The main drawback with dams is that we need improved infrastructure — more towers in order to get the power to the consumers. We also need a larger market than just Nova Scotia. We need to partner with the rest of the Atlantic Provinces to develop the right power transmission system.
Other Energy Forms
Wind and solar are the most developed of the alternative energy forms. Tidal power and geothermal are among others that show promise, but need much more development. And we should invest in them. Like solar and wind, tidal and geothermal will take little to operate, once they are installed. Unlike solar and wind, however, the oceans will not go still and the earth will not cool down fast enough to have an impact.
Government involvement is always a discussion. Government should not own or run the systems. Government should set the rules that the systems have to work within, and then let the market drive the systems.
Government can set targets like “we need 50% of our energy generated by renewable means by 2030” or “we have to decrease our reliance on fossil fuels by 10% per year” or other environmental targets. After that they should ensure that the targets are being met and penalize (shut down) the offenders.

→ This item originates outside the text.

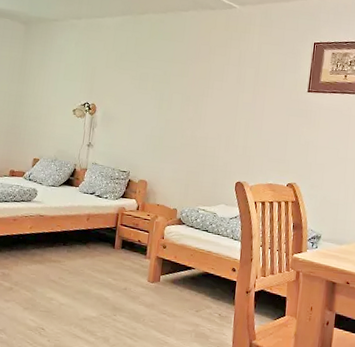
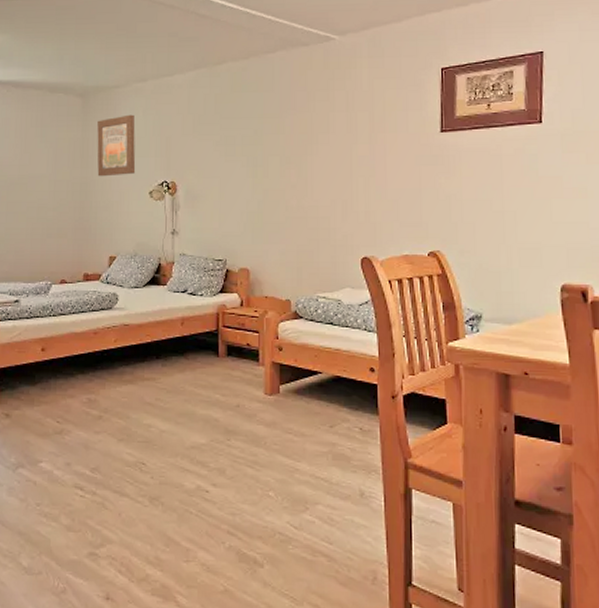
wall art: none [31,44,68,94] -> present [97,114,136,177]

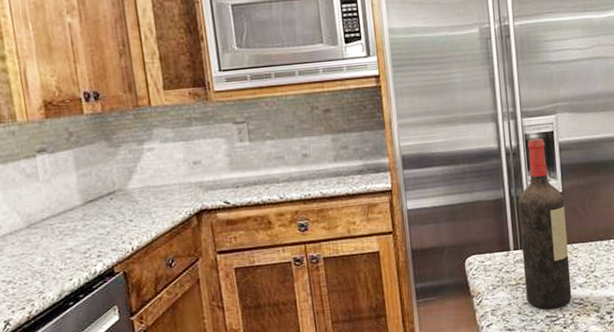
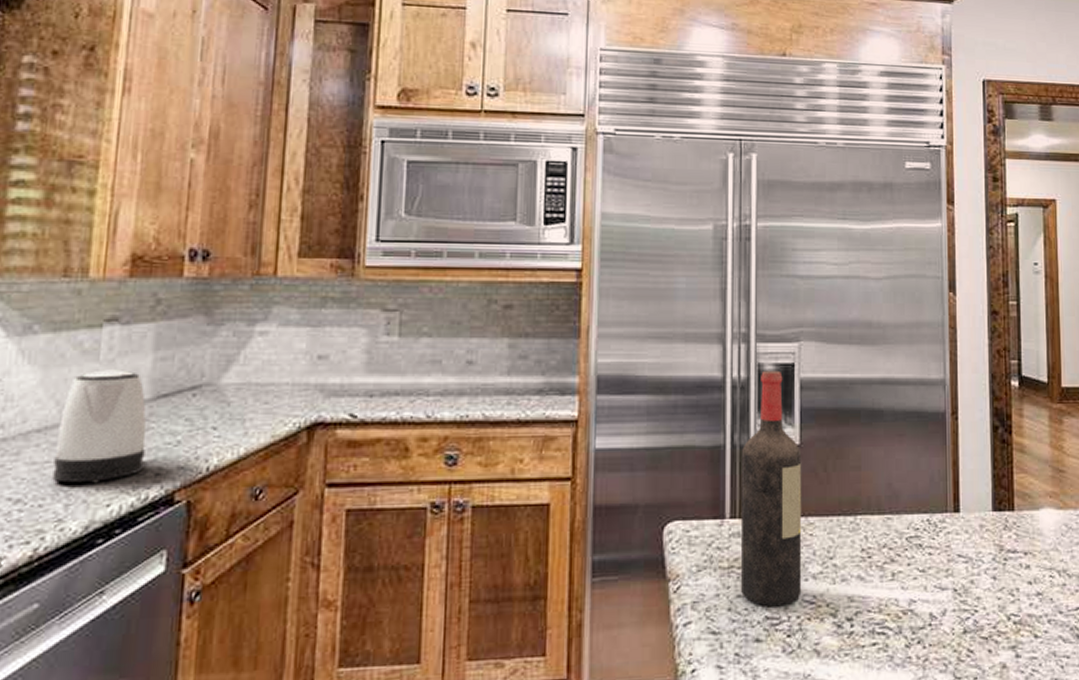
kettle: none [23,186,89,267] -> present [52,369,146,483]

Fining those offenders is similar to introducing a carbon tax. It doesn’t help the environment, it just makes the government and those corporations feel better that they are doing something. If a company decides that it can live with the fines as a business expense then we have done nothing to help the environment.
Government also has to work with other governments to ensure that one jurisdiction does not counter the progress that another jurisdiction makes. This includes successor governments. We need government strategies and commitments that work in a 25+ year timeframe.
Some people believe that there is certainly a change in the climate, as there have been many times before, but that we don’t know how much impact man has had on that. They are quite right. There are many factors that we know of and there are also some that we don’t know. There are many factors that we control, and there are many that we don’t. We have very little influence over the strength of the sunspots, for example. We do have an influence how much depleted uranium we produce or how many poisonous lakes we create. We can’t ignore or excuse our impact on the environment by saying that we don’t know how much of an impact we have.
As a society we need to continuously work together and move this discussion forward. We need to accept that we’re having an effect, and we need to find sustainable and cost effective ways to reduce that effect.